教皇「主がご覧になるのは、肩書きではなく、謙遜で善良な人生」
教皇フランシスコは、バチカンで8月25日、日曜正午の祈りを巡礼者と共に唱えられた。
この集いで教皇は、イエスの「狭い戸口から入るように努めなさい」(ルカ13,24)という教えをテーマに説教された。
同日の福音朗読箇所(ルカ13,22-30)では、イエスが町や村を巡り教えながら、エルサレムへと向かっていると、ある人から「主よ、救われる者は少ないのでしょうか」(同13,23)と尋ねられる場面が描かれる。
この問いに対してイエスは、「狭い戸口から入るように努めなさい。言っておくが、入ろうとしても入れない人が多いのだ」(同13,24)と答えられた。
教皇は、ここでイエスは、「救われる者は少ないのか」という数の問題を、どう生きるべきか、という責任の問題のレベルに置き替え、今をよりよく生きるようにわたしたちを招いている、と指摘。
イエスはこの言葉を通し、救われるのは数の問題ではない、すなわち、天国には定員はないが、正しい戸口から入ることが大切であり、それは皆に開かれているが、狭い戸口であると教えている、と説明された。
では、「狭い戸口」とはどういう意味か。
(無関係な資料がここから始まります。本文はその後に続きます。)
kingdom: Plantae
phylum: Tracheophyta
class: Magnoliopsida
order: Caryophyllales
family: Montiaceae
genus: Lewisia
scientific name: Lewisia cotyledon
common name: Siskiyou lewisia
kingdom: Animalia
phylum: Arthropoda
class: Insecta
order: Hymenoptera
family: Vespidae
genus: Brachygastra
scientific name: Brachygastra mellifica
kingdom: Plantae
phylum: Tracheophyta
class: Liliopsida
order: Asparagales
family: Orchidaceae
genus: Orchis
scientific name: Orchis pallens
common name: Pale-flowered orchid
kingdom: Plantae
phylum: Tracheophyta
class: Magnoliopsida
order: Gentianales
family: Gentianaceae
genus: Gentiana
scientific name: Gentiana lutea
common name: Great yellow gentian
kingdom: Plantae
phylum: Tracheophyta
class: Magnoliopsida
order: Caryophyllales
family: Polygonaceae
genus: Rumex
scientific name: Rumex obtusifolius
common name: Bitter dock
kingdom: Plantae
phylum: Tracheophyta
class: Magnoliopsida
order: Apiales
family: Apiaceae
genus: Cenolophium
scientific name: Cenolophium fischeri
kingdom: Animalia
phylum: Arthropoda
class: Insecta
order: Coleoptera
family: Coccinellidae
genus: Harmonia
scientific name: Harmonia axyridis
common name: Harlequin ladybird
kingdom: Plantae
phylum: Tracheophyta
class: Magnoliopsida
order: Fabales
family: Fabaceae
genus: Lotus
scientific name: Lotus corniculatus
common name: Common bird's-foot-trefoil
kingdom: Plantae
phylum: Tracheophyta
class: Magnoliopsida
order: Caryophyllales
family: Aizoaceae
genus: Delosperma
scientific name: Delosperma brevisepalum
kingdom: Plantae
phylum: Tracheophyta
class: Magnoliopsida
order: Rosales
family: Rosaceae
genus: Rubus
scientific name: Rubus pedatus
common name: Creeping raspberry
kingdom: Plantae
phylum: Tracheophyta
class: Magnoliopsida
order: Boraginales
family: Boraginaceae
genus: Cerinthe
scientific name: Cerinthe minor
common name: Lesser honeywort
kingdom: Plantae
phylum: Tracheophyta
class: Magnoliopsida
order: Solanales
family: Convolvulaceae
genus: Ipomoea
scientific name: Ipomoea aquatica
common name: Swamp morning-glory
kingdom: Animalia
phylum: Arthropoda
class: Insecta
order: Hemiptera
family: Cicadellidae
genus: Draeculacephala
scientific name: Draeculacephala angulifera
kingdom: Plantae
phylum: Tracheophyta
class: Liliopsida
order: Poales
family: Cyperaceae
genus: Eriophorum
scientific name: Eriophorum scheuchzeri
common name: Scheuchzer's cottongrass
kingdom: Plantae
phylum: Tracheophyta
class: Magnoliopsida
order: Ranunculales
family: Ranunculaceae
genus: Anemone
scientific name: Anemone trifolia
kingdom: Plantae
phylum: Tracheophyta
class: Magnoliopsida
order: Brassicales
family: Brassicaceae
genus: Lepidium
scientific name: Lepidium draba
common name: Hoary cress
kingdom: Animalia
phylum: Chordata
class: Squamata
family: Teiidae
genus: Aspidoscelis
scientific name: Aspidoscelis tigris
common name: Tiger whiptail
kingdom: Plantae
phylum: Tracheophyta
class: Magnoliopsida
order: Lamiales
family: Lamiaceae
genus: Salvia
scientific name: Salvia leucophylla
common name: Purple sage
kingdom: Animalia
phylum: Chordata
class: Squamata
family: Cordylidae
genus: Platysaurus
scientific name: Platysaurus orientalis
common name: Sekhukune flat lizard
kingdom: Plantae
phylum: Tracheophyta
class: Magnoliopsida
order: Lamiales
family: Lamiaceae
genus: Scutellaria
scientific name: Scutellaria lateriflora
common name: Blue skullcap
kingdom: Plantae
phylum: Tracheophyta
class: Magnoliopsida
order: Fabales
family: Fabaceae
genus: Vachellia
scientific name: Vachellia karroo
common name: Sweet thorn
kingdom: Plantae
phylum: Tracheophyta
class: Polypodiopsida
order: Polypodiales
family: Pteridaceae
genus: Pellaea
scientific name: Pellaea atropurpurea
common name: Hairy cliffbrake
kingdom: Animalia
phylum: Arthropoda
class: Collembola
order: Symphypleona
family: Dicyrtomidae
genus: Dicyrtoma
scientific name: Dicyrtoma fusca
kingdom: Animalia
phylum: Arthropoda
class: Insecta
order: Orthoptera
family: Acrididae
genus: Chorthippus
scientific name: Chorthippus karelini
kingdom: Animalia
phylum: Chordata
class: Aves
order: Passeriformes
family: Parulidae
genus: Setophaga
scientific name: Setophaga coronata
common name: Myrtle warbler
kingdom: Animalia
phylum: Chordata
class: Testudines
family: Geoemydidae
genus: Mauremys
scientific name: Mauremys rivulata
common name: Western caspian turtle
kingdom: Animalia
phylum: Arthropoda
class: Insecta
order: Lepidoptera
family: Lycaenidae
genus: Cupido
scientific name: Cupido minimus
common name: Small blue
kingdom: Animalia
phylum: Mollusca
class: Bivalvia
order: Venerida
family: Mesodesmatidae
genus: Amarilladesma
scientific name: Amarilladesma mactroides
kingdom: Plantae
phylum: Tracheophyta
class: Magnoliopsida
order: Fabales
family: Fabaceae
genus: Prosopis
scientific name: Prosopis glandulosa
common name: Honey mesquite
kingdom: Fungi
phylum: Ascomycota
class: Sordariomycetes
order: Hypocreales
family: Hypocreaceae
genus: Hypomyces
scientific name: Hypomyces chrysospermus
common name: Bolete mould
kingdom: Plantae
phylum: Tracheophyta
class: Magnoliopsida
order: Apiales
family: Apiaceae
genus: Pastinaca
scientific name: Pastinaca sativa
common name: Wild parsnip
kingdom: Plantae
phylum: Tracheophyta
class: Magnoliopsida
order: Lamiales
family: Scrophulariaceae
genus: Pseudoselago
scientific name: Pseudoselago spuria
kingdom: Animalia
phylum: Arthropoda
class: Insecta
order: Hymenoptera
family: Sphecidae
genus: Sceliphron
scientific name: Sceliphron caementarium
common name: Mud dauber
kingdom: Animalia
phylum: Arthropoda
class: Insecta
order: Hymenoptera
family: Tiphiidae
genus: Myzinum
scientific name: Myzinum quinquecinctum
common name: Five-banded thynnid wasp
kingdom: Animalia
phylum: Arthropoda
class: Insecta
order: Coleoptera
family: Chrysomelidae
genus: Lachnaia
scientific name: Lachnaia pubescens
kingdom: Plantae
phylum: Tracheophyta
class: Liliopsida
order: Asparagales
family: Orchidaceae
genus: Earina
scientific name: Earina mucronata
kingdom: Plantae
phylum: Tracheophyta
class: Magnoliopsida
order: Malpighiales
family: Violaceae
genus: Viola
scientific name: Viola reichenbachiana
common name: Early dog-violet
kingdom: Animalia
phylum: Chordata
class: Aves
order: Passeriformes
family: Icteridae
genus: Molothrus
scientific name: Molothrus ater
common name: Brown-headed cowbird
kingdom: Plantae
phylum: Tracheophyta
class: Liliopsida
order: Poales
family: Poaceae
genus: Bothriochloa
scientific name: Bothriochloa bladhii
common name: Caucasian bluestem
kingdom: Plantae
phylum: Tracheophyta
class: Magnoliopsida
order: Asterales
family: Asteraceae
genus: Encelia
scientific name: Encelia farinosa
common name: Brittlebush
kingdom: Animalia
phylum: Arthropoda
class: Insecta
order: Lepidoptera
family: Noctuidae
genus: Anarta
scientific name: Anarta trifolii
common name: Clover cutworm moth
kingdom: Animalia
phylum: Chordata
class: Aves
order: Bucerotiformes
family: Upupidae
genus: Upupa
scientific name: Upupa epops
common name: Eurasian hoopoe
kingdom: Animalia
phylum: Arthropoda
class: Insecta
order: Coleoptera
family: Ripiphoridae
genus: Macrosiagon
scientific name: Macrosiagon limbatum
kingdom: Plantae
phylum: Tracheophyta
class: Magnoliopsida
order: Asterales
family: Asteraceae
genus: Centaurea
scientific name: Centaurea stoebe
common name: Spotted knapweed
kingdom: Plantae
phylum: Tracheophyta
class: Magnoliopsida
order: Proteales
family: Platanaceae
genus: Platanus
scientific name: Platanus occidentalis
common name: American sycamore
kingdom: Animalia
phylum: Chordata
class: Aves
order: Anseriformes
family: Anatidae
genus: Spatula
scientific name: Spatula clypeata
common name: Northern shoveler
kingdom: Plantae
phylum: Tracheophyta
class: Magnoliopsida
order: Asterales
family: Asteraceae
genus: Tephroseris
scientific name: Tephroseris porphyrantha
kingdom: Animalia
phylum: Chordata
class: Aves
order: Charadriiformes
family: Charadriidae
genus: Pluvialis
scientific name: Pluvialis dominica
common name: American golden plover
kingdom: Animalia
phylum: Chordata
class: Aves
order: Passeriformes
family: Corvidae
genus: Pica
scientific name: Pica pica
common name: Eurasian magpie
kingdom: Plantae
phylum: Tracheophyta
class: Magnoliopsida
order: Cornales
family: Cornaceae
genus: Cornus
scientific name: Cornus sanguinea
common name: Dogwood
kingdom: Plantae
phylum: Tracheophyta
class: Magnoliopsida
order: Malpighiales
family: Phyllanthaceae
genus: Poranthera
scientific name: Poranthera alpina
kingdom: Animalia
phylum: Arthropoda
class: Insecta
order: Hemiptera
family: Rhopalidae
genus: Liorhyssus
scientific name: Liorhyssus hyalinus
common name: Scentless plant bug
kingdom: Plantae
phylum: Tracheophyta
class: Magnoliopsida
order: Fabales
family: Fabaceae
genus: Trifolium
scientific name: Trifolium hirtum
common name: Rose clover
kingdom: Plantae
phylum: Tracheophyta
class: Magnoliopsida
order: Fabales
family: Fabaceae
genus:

それは、救われるためには、神と隣人を愛し、福音に従って生きる覚悟、努力を必要とする、という意味である、と教皇は述べた。
教皇は、イエスがこの後、よりよい理解のために、「戸口」をイメージしたたとえを次のように語っていることに注目。
「家の主人が立ち上がって、戸を閉めてしまってからでは、あなたがたが外に立って戸をたたき、『御主人様、開けてください』と言っても、『お前たちがどこの者かしらない』という答えが返ってくるだけである」(同13,25)
教皇は、このたとえの中で、「家の主人」は主を、その「家」とは永遠の命、救いを表している、と述べられた。
たとえでは、主人から閉めだされた人々が、一緒に食べたこと、広場で教えを受けたことを思い出させようとしても、主人は『不義を行う者ども、皆わたしから立ち去れ』(同13,27)と厳しい言葉をかける。
これについて教皇は、主がご覧になるのは、わたしたちの肩書きではなく、謙遜で善良な人生、信仰を行いで表した生き方である、と話された。
そして、教皇は、「天国の門」と呼ばれる聖母マリアを観想。マリアが「天国の門」と言われるのは、イエスを心から迎え入れ、理解できない時も、魂を剣で貫かれるような時も、毎日の人生をイエスに従い、イエスという「狭い戸口」を通ったからである、と説かれた。